Senzing performs entity resolution in real-time and constantly reevaluates prior analytical assertions and outcomes as data is ingested. Once the initial ingestion of your historical input records is complete, the entity resolution processing has also completed; there are no subsequent analytical processes to run.
To put this another way:
- You do the historical load only once: Senzing is transactional, sequence neutral, and employs Entity Centric Learning (tm). That next record after the billion+ historical load goes in subsequent along with all the other searches, finds, gets, deletes, and other adds/updates... no outage, no boil the ocean. It is a one-time cost.
- You are getting a fully persisted entity graph: Senzing maintains the entity graph as it processes, so any time you ask it a question, it already has the answer. This makes it fully capable of real-time workloads (with real-time updates) and enables the constant streaming of resolved/related entities being replicated to other systems (Elastic Search, Graph DB, RAG, real-time analysis, etc). There is no situation where the data was simply "landed," where every question then has to be asked and calculated to obtain the answer.
To increase the ingestion rate of large historical input records, a Senzing system can initially be deployed on more substantial hardware to complete the ingestion faster. If ongoing production demands don't require as substantial hardware - e.g., additions, delta changes, searches - the hardware provisions can be reduced to match. For additional details, please contact us.
Deployments easily support billions of input records.

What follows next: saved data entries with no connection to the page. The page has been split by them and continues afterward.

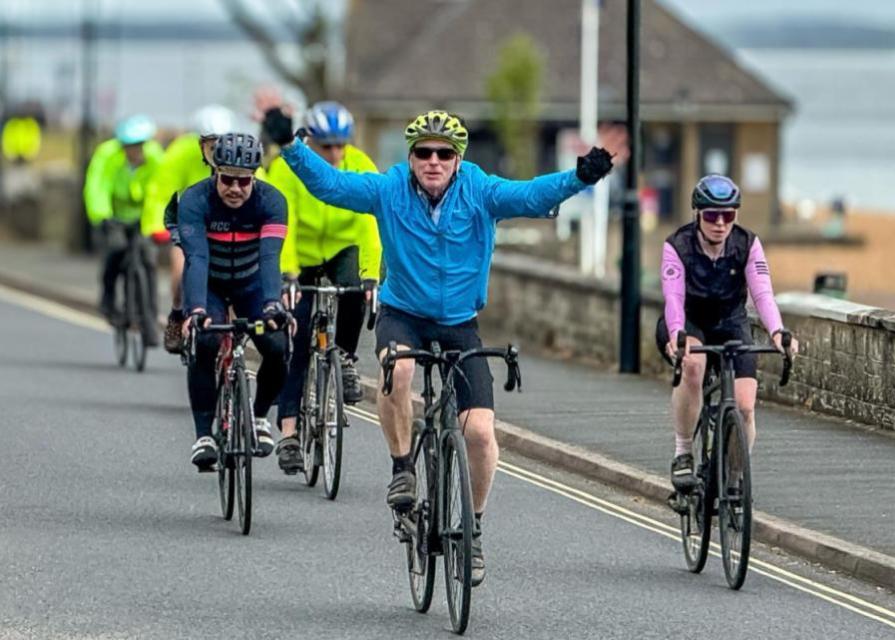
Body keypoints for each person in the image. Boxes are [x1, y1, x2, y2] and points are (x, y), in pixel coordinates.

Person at [262, 107, 613, 585]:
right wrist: (292, 148)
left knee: (481, 432)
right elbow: (331, 186)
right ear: (410, 157)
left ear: (457, 158)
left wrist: (581, 176)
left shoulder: (480, 191)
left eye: (443, 153)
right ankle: (402, 466)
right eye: (423, 153)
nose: (433, 161)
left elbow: (532, 195)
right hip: (402, 313)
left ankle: (474, 529)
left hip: (459, 322)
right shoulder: (388, 190)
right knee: (399, 371)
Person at [656, 175, 798, 493]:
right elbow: (674, 299)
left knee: (745, 406)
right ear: (698, 214)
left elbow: (762, 294)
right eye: (711, 215)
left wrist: (777, 331)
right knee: (693, 366)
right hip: (688, 322)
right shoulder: (677, 245)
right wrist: (677, 335)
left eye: (728, 215)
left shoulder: (747, 244)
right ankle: (682, 453)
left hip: (731, 321)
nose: (720, 223)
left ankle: (735, 476)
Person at [268, 101, 382, 474]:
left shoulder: (360, 164)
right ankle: (288, 433)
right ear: (310, 142)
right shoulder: (288, 168)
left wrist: (370, 275)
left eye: (339, 145)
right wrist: (287, 274)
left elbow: (371, 222)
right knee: (297, 338)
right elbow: (282, 223)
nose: (334, 153)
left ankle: (345, 359)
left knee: (354, 293)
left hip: (341, 248)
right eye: (325, 146)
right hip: (300, 252)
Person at [178, 132, 289, 470]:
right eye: (227, 180)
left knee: (276, 345)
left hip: (251, 284)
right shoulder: (195, 200)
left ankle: (258, 417)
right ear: (215, 172)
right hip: (209, 284)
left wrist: (273, 303)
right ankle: (203, 434)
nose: (236, 189)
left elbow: (270, 259)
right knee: (206, 339)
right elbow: (196, 258)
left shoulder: (272, 201)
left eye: (244, 181)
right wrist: (196, 309)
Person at [142, 104, 239, 353]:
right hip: (190, 227)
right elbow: (161, 190)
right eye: (211, 144)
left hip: (229, 227)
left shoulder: (240, 153)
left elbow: (261, 187)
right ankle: (176, 315)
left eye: (222, 142)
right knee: (180, 274)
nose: (218, 151)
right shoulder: (181, 153)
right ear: (199, 143)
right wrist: (155, 225)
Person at [83, 114, 165, 344]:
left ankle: (148, 317)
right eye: (129, 146)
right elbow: (97, 185)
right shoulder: (107, 155)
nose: (134, 151)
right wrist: (102, 216)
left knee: (148, 259)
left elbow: (160, 192)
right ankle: (108, 298)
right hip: (114, 216)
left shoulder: (156, 157)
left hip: (144, 216)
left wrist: (158, 223)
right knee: (116, 249)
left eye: (139, 145)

The hardware specifications and load time will vary depending on the data characteristics of your data sources. Please contact us for further information and sizing information to meet your requirements.
Storage Guidelines
The general guideline for storage planning is to allocate 20 KB of flash-based storage per input record. This equates to approximately 1 TB of storage per 50 million records.
20kB is the baseline estimate, but it can increase if your data is very feature-rich and varied. We suggest that you base your storage requirements on an analysis after loading a large sample data source.
You will also need to account for additional system software, logs, source record files, and other related items. This can be placed on general-purpose storage.
Cloud Environment Considerations
Latency, latency, and less latency!
Cloud environments are great at providing elasticity, ease of resource allocation, and decreasing the time to provision new environments. Senzing is a perfect fit for this with horizontally scalable and sharing only the database engines enabling the increase and decrease of Senzing nodes to meet current or expected demands. At the same time, this ease means certain details are harder to control. Senzing performance is sensitive to latency and IOPS, there are a few things to watch out for.
Co-located: If your systems are sitting far away from each other in the data center, or in different data centers, the network latencies are going to be much higher than if they are co-located in the same switch.
Local Flash on the database: A single locally attached NVMe will achieve more than 100k IOPS where a remote SAN may only achieve 2k IOPS. In cloud environments, be particularly aware of the random read/write IOPS capabilities on your database modes.
Burstable and tier limits: Understand carefully - especially with IO systems - any burstable or tier limits that may apply to resources you provision. Are those guaranteed 10k IOPS only for a burstable peek period? Do you only get these for a set size throughput and then they drop substantially?
Why Flash Storage Is Required
To perform real-time entity resolution, you must read from the database more than you write to it. Flash storage is much faster than traditional spinning disks and has become so affordable they are becoming standard equipment. You can still use spinning disks, but it may take 10x longer to load your data.
Performance Considerations
The performance expectations above are based upon typical person or company data sets such as master customer lists, prospect lists, employee lists, watch lists, national registries, etc.
You can run into data sets that have extra-large records or highly related data, meaning everybody is related to everybody else. The nice thing is that you can increase performance by adding more cores and RAM at 6GB per core. If you want to consider sizing per thread, you will need 1.5GB of RAM per thread, with a minimum of 6GB per node.
If you run into slow data sets, please feel free to contact us as this often means the data was mis-mapped or could be mapped differently to achieve your performance needs. We are constantly improving our way to guide you to the proper mapping as well as automatically tolerate ineffective mapping or data.